- **BRIEF**
Reproduce the entire excerpt below on Joint Base San Antonio's economic impact on Texas, word for word.

Joint Base San Antonio Economic Impact on the Texas Economy, 2017

The Texas Comptroller of Public Accounts analyzed the economic impact of Joint Base San Antonio (JBSA) on the Texas economy at the request of the Texas Military Preparedness Commission (TMPC). The Comptroller estimates that population directly affiliated with JBSA contributed at least $30.37 billion to the Texas economy in 2017.[1]

JBSA provided the data used in this analysis to the TMPC. Starting with this information, the Comptroller's office collected additional data from each of the state’s 13U.S. military installations using a survey designed to ensure consistency in determining the total direct and indirect contribution of the base’s populations to state-level employment, gross domestic product, output and disposable personal income.[2] Below is the economic contribution derived from these data of the population associated with JBSA.

- **DATA PROVIDED**
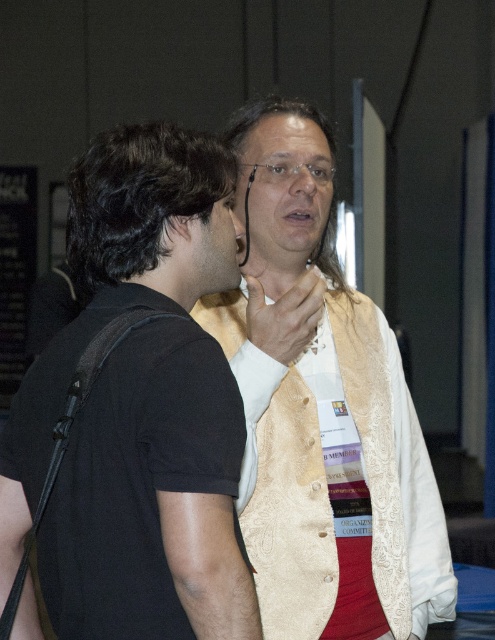
Consider the image. Who is positioned more to the right, black fabric bag at left or gold brocade vest at center?

From the viewer's perspective, gold brocade vest at center appears more on the right side.

Which is in front, point (215, 236) or point (261, 310)?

- **ANSWER TO THIS PROBLEM**
Joint Base San Antonio Economic Impact on the Texas Economy, 2017

The Texas Comptroller of Public Accounts analyzed the economic impact of Joint Base San Antonio (JBSA) on the Texas economy at the request of the Texas Military Preparedness Commission (TMPC). The Comptroller estimates that population directly affiliated with JBSA contributed at least $30.37 billion to the Texas economy in 2017.[1]

JBSA provided the data used in this analysis to the TMPC. Starting with this information, the Comptroller's office collected additional data from each of the state’s 13U.S. military installations using a survey designed to ensure consistency in determining the total direct and indirect contribution of the base’s populations to state-level employment, gross domestic product, output and disposable personal income.[2] Below is the economic contribution derived from these data of the population associated with JBSA.